A Good Solution for Colonoscopy Confusion
A Good Solution for Colonoscopy Confusion
There has been growing confusion over exactly how to report the growing number of colonoscopies that become “diagnostic”. This procedure has become more and more commonplace and the debate continues. Sometimes the best answer is the most obvious, contact the carrier and ask them how they want the procedure reported on your medical billing.
Colonoscopies are part of a check up for most individuals over the age of 50, however when the colonscopy finds a polyp, you should normally use the polyp diagnosis in your medical billing claim and not the screening V code. The exception to this rule would be if the physician discovers a polyp during the screening, you should instead report a diagnostic colonoscopy (45380, Colonoscopy, flexible, proximal to splenic flexure; with biopsy, single or multiple).

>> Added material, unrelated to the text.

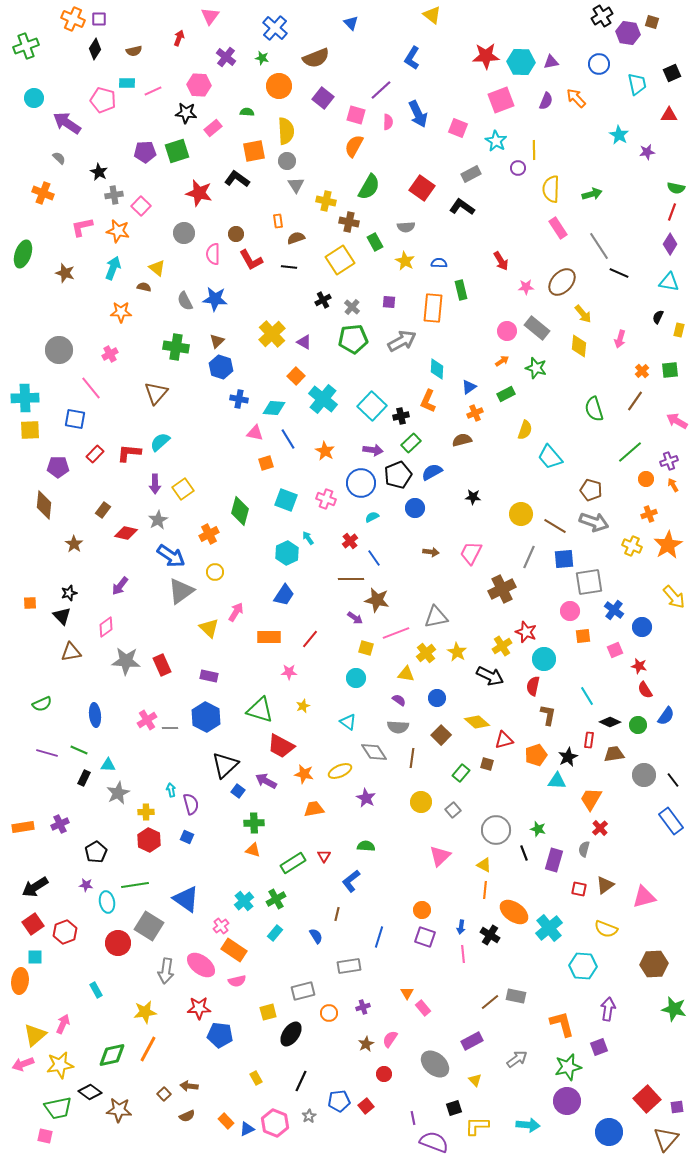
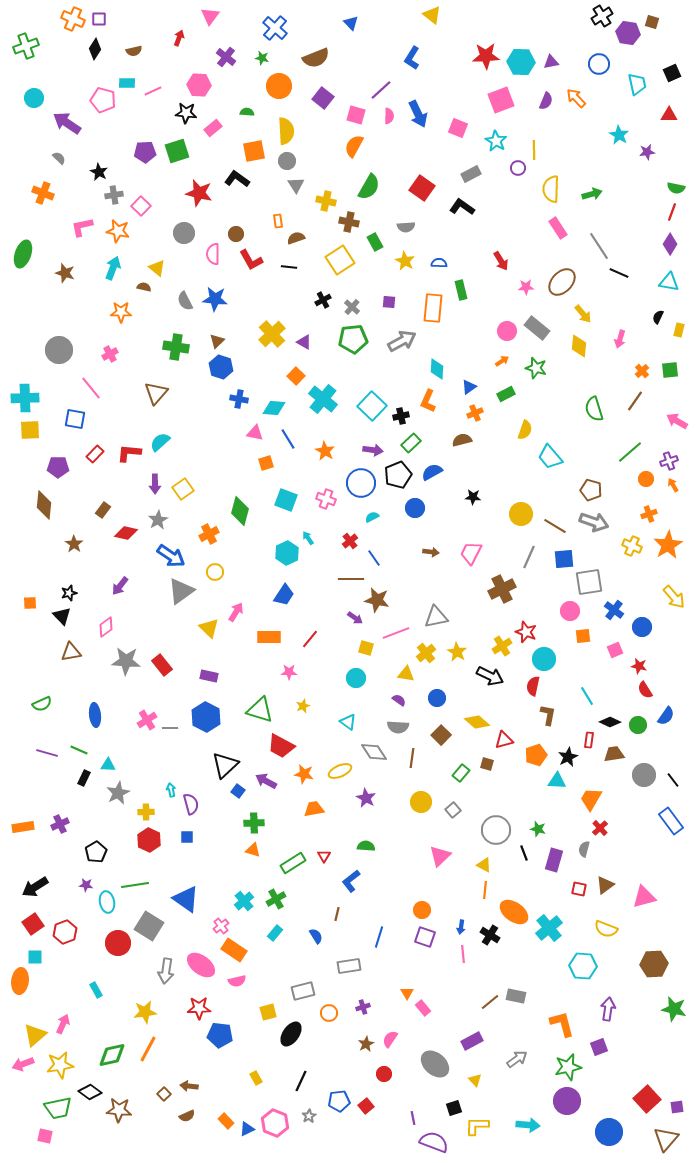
pink semicircle at (388, 122): moved 1 px right, 6 px up
red rectangle at (162, 665): rotated 15 degrees counterclockwise
blue square at (187, 837): rotated 24 degrees counterclockwise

The coding changes for a situation where the surgeon visualizes and biopsies the polyp, you should change the primary diagnosis from V76.51 (Special screening for malignant neoplasms; colon) to, for instance, 211.3 (Benign neoplasm of other parts of digestive system; colon).
The majority of carriers have states they want to switch the polyp diagnosis for the excision a few want to keep the V code. If you’re not sure in your medical billing, avoid a delay or rejection by asking what the carrier’s preference is.